**TASK STATEMENT:**
Return all of the data exactly as written, without the pictures.

**Records from a data source:**
--- START ---

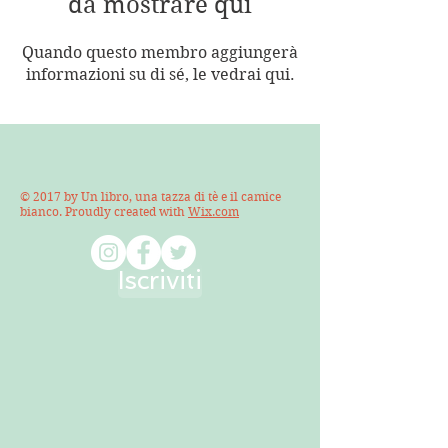
da mostrare qui
Quando questo membro aggiungerà
informazioni su di sé, le vedrai qui.
© 2017 by Un libro, una tazza di tè e il camice
bianco. Proudly created with
Wix.com
Iscriviti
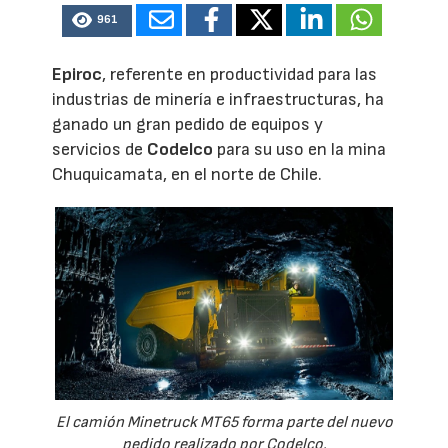
961
Epiroc
, referente en productividad para las
industrias de minería e infraestructuras, ha
ganado un gran pedido de equipos y
servicios de
Codelco
para su uso en la mina
Chuquicamata, en el norte de Chile.
El camión Minetruck MT65 forma parte del nuevo
pedido realizado por Codelco.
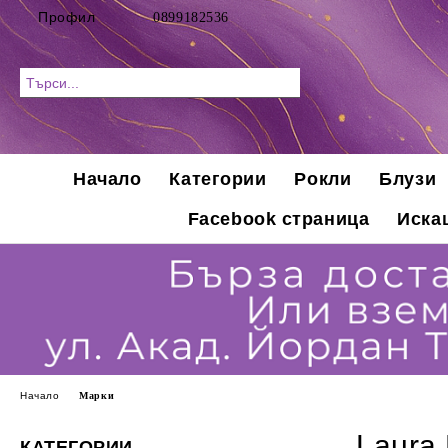
Профил
0899182536
Начало
Категории
Рокли
Блузи
Facebook страница
Иска
Начало
Марки
Laura
КАТЕГОРИИ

--- END ---

**SOLUTION:**
da mostrare qui
Quando questo membro aggiungerà
informazioni su di sé, le vedrai qui.
© 2017 by Un libro, una tazza di tè e il camice
bianco. Proudly created with
Wix.com
Iscriviti
961
Epiroc
, referente en productividad para las
industrias de minería e infraestructuras, ha
ganado un gran pedido de equipos y
servicios de
Codelco
para su uso en la mina
Chuquicamata, en el norte de Chile.
El camión Minetruck MT65 forma parte del nuevo
pedido realizado por Codelco.
Профил
0899182536
Начало
Категории
Рокли
Блузи
Facebook страница
Иска
Начало
Марки
Laura
КАТЕГОРИИ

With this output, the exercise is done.